Role of Bona Fide Microglia in Retinal Degeneration
The deterioration of light-sensing nerves of the retina contributes to vision loss in patients with age-related macular degeneration (AMD). The immune system is thought to contribute to this deterioration, but how this is accomplished remains elusive. Our grant project seeks to identify the specific immune cell type that contributes to vision loss and to devise a strategy that neutralizes such cells to ultimately help preserve vision in patients suffering from age-related macular degeneration.
Understanding the role of the immune system in retinal degenerative diseases is an emerging and promising field in AMD research. Our project addresses a fundamental gap in this arena concerning the need to uncover the identity of specific immune cell types involved in this degenerative process, and to determine the factors that can be targeted therapeutically to possibly help preserve visual function in mouse models of AMD.
Our project is focused on a group of immune cells referred to as macrophages, which has caught the attention of researchers in the field. We are identifying a certain sub-type within the macrophage group that appears to be central to the aforementioned disease process. In parallel, we also are uncovering a unique factor necessary for this macrophage sub-type to function in the manner that it does in retinal degenerative disease.

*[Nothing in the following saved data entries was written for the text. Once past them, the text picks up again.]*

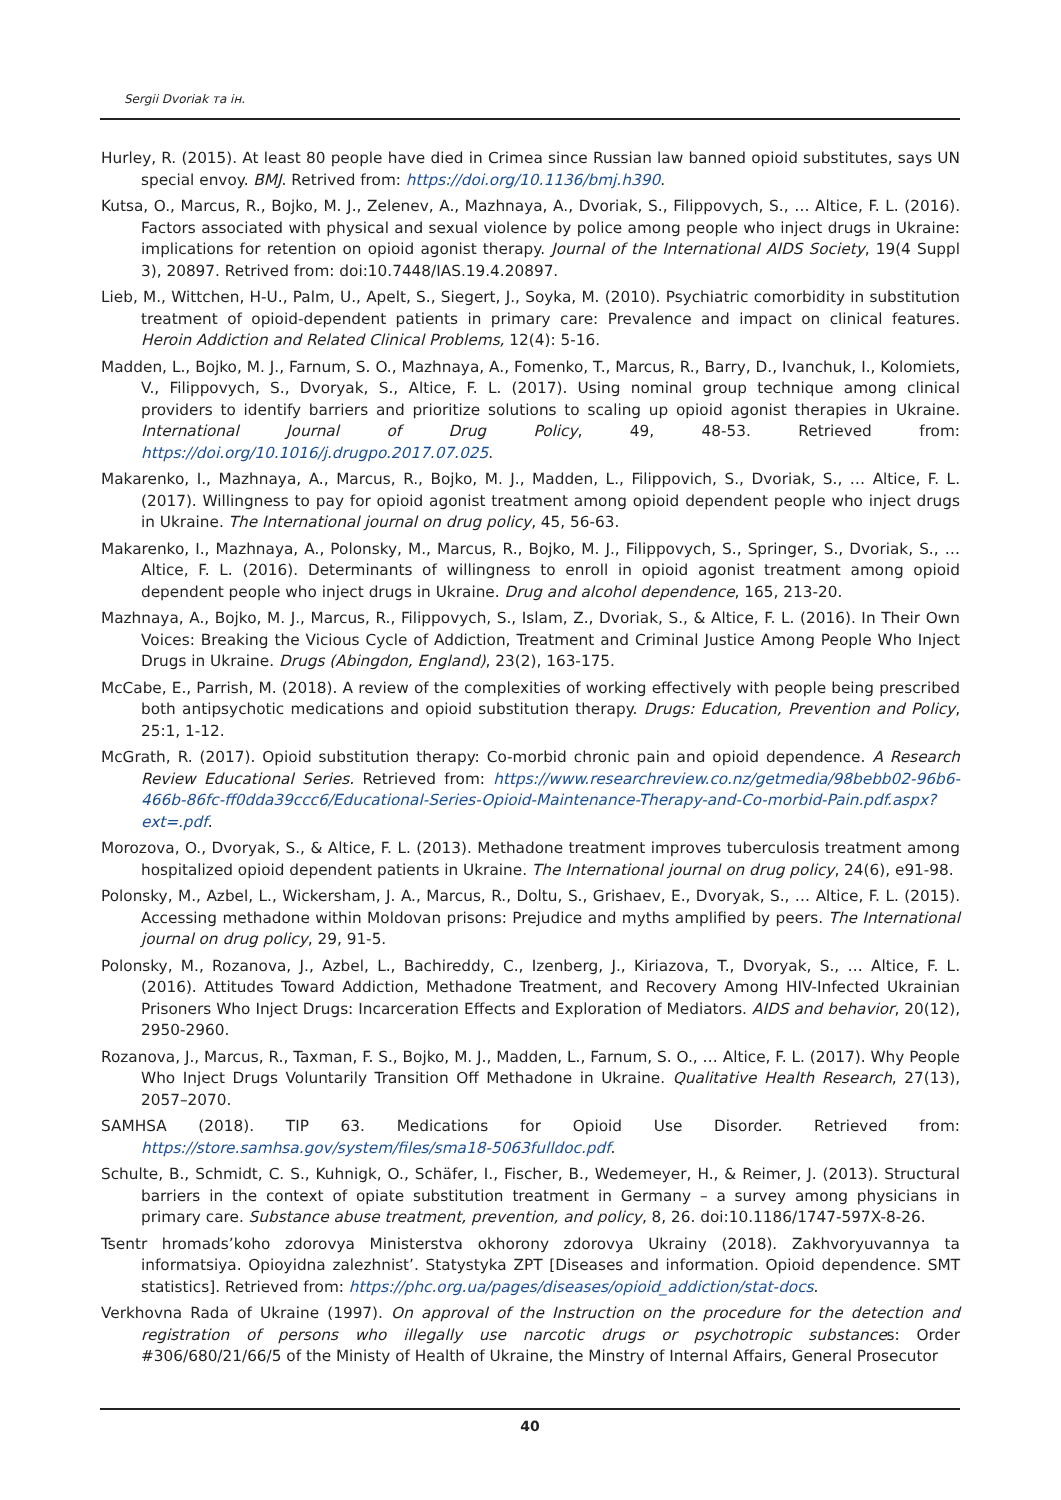Sergii Dvoriak та ін.
Hurley, R. (2015). At least 80 people have died in Crimea since Russian law banned opioid substitutes, says UN special envoy. BMJ. Retrived from: https://doi.org/10.1136/bmj.h390.
Kutsa, O., Marcus, R., Bojko, M. J., Zelenev, A., Mazhnaya, A., Dvoriak, S., Filippovych, S., … Altice, F. L. (2016). Factors associated with physical and sexual violence by police among people who inject drugs in Ukraine: implications for retention on opioid agonist therapy. Journal of the International AIDS Society, 19(4 Suppl 3), 20897. Retrived from: doi:10.7448/IAS.19.4.20897.
Lieb, M., Wittchen, H-U., Palm, U., Apelt, S., Siegert, J., Soyka, M. (2010). Psychiatric comorbidity in substitution treatment of opioid-dependent patients in primary care: Prevalence and impact on clinical features. Heroin Addiction and Related Clinical Problems, 12(4): 5-16.
Madden, L., Bojko, M. J., Farnum, S. O., Mazhnaya, A., Fomenko, T., Marcus, R., Barry, D., Ivanchuk, I., Kolomiets, V., Filippovych, S., Dvoryak, S., Altice, F. L. (2017). Using nominal group technique among clinical providers to identify barriers and prioritize solutions to scaling up opioid agonist therapies in Ukraine. International Journal of Drug Policy, 49, 48-53. Retrieved from: https://doi.org/10.1016/j.drugpo.2017.07.025.
Makarenko, I., Mazhnaya, A., Marcus, R., Bojko, M. J., Madden, L., Filippovich, S., Dvoriak, S., … Altice, F. L. (2017). Willingness to pay for opioid agonist treatment among opioid dependent people who inject drugs in Ukraine. The International journal on drug policy, 45, 56-63.
Makarenko, I., Mazhnaya, A., Polonsky, M., Marcus, R., Bojko, M. J., Filippovych, S., Springer, S., Dvoriak, S., … Altice, F. L. (2016). Determinants of willingness to enroll in opioid agonist treatment among opioid dependent people who inject drugs in Ukraine. Drug and alcohol dependence, 165, 213-20.
Mazhnaya, A., Bojko, M. J., Marcus, R., Filippovych, S., Islam, Z., Dvoriak, S., & Altice, F. L. (2016). In Their Own Voices: Breaking the Vicious Cycle of Addiction, Treatment and Criminal Justice Among People Who Inject Drugs in Ukraine. Drugs (Abingdon, England), 23(2), 163-175.
McCabe, E., Parrish, M. (2018). A review of the complexities of working effectively with people being prescribed both antipsychotic medications and opioid substitution therapy. Drugs: Education, Prevention and Policy, 25:1, 1-12.
McGrath, R. (2017). Opioid substitution therapy: Co-morbid chronic pain and opioid dependence. A Research Review Educational Series. Retrieved from: https://www.researchreview.co.nz/getmedia/98bebb02-96b6-466b-86fc-ff0dda39ccc6/Educational-Series-Opioid-Maintenance-Therapy-and-Co-morbid-Pain.pdf.aspx?ext=.pdf.
Morozova, O., Dvoryak, S., & Altice, F. L. (2013). Methadone treatment improves tuberculosis treatment among hospitalized opioid dependent patients in Ukraine. The International journal on drug policy, 24(6), e91-98.
Polonsky, M., Azbel, L., Wickersham, J. A., Marcus, R., Doltu, S., Grishaev, E., Dvoryak, S., … Altice, F. L. (2015). Accessing methadone within Moldovan prisons: Prejudice and myths amplified by peers. The International journal on drug policy, 29, 91-5.
Polonsky, M., Rozanova, J., Azbel, L., Bachireddy, C., Izenberg, J., Kiriazova, T., Dvoryak, S., … Altice, F. L. (2016). Attitudes Toward Addiction, Methadone Treatment, and Recovery Among HIV-Infected Ukrainian Prisoners Who Inject Drugs: Incarceration Effects and Exploration of Mediators. AIDS and behavior, 20(12), 2950-2960.
Rozanova, J., Marcus, R., Taxman, F. S., Bojko, M. J., Madden, L., Farnum, S. O., … Altice, F. L. (2017). Why People Who Inject Drugs Voluntarily Transition Off Methadone in Ukraine. Qualitative Health Research, 27(13), 2057–2070.
SAMHSA (2018). TIP 63. Medications for Opioid Use Disorder. Retrieved from: https://store.samhsa.gov/system/files/sma18-5063fulldoc.pdf.
Schulte, B., Schmidt, C. S., Kuhnigk, O., Schäfer, I., Fischer, B., Wedemeyer, H., & Reimer, J. (2013). Structural barriers in the context of opiate substitution treatment in Germany – a survey among physicians in primary care. Substance abuse treatment, prevention, and policy, 8, 26. doi:10.1186/1747-597X-8-26.
Tsentr hromads’koho zdorovya Ministerstva okhorony zdorovya Ukrainy (2018). Zakhvoryuvannya ta informatsiya. Opioyidna zalezhnist’. Statystyka ZPT [Diseases and information. Opioid dependence. SMT statistics]. Retrieved from: https://phc.org.ua/pages/diseases/opioid_addiction/stat-docs.
Verkhovna Rada of Ukraine (1997). On approval of the Instruction on the procedure for the detection and registration of persons who illegally use narcotic drugs or psychotropic substances: Order #306/680/21/66/5 of the Ministy of Health of Ukraine, the Minstry of Internal Affairs, General Prosecutor
40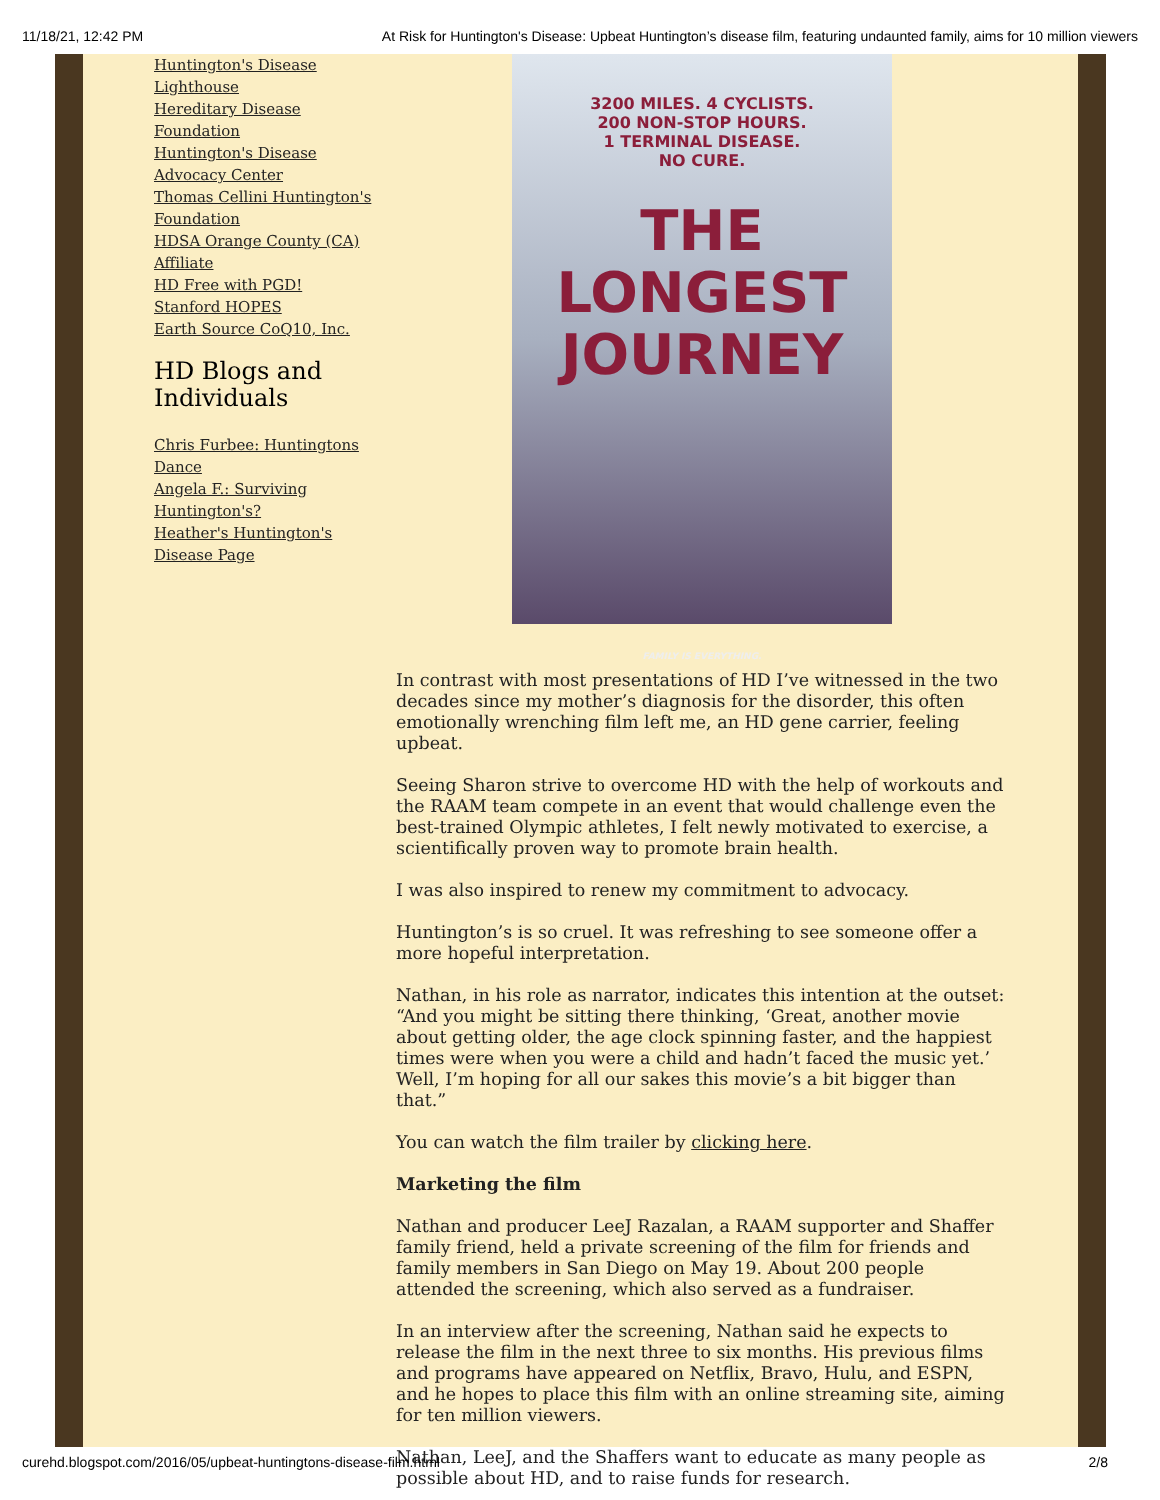11/18/21, 12:42 PM At Risk for Huntington's Disease: Upbeat Huntington’s disease film, featuring undaunted family, aims for 10 million viewers
Huntington's Disease Lighthouse
Hereditary Disease Foundation
Huntington's Disease Advocacy Center
Thomas Cellini Huntington's Foundation
HDSA Orange County (CA) Affiliate
HD Free with PGD!
Stanford HOPES
Earth Source CoQ10, Inc.
HD Blogs and Individuals
Chris Furbee: Huntingtons Dance
Angela F.: Surviving Huntington's?
Heather's Huntington's Disease Page
3200 MILES. 4 CYCLISTS.
200 NON-STOP HOURS.
1 TERMINAL DISEASE.
NO CURE.
THE
LONGEST
JOURNEY
FAMILY IS EVERYTHING.
In contrast with most presentations of HD I’ve witnessed in the two decades since my mother’s diagnosis for the disorder, this often emotionally wrenching film left me, an HD gene carrier, feeling upbeat.
Seeing Sharon strive to overcome HD with the help of workouts and the RAAM team compete in an event that would challenge even the best-trained Olympic athletes, I felt newly motivated to exercise, a scientifically proven way to promote brain health.
I was also inspired to renew my commitment to advocacy.
Huntington’s is so cruel. It was refreshing to see someone offer a more hopeful interpretation.
Nathan, in his role as narrator, indicates this intention at the outset: “And you might be sitting there thinking, ‘Great, another movie about getting older, the age clock spinning faster, and the happiest times were when you were a child and hadn’t faced the music yet.’ Well, I’m hoping for all our sakes this movie’s a bit bigger than that.”
You can watch the film trailer by clicking here.
Marketing the film
Nathan and producer LeeJ Razalan, a RAAM supporter and Shaffer family friend, held a private screening of the film for friends and family members in San Diego on May 19. About 200 people attended the screening, which also served as a fundraiser.
In an interview after the screening, Nathan said he expects to release the film in the next three to six months. His previous films and programs have appeared on Netflix, Bravo, Hulu, and ESPN, and he hopes to place this film with an online streaming site, aiming for ten million viewers.
Nathan, LeeJ, and the Shaffers want to educate as many people as possible about HD, and to raise funds for research.
curehd.blogspot.com/2016/05/upbeat-huntingtons-disease-film.html 2/8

Thus, our experiments are testing whether targeting this factor is therapeutic in mice.
Our multi-disciplinary approach is one aspect that sets this project apart from the field. We implement the most cutting-edge understanding and tools available in macrophage research for these experiments. Specifically, we leverage a novel genetically-engineered mouse system, which enables us to both genetically manipulate these cells and “trace” their positions in the mouse disease setting.
The ultimate goal of these studies is to help reduce the burden of AMD in patients. Our project will significantly advance the current understanding of macrophages in retinal degeneration and possibly uncover new targets that may hold promise for helping to preserve vision in AMD patients.
About the Researcher
Dr. Saban is an immunologist with a strong background in eye health and disease. He has extensively studied various areas of the visual system to this end, including the retina, anterior chamber, and ocular surface. These sites have served as robust models in elucidating networks that underpin immune cell function in the tissue context. His interests began as a PhD student in immunology at the University of Florida, where he uncovered certain mechanisms that maintain immune privilege in the eye. He then went on to complete a postdoctoral fellowship at Harvard Medical School, Schepens Eye Research Institute, in Boston. There his work revealed particular immune factors that cause disease in the cornea, work funded by a National Research Service Award from the National Eye Institute. Dr. Saban currently is an assistant professor of ophthalmology and immunology at Duke University. His lab is focused on immune cell cross-talk with tissue cells of the eye, such as photoreceptors, fibroblasts, and epithelial cells. To unravel such interactions at the cellular and molecular levels, his lab implements various approaches, including high-dimensional flow cytometry, intravital imaging, and genetic technologies.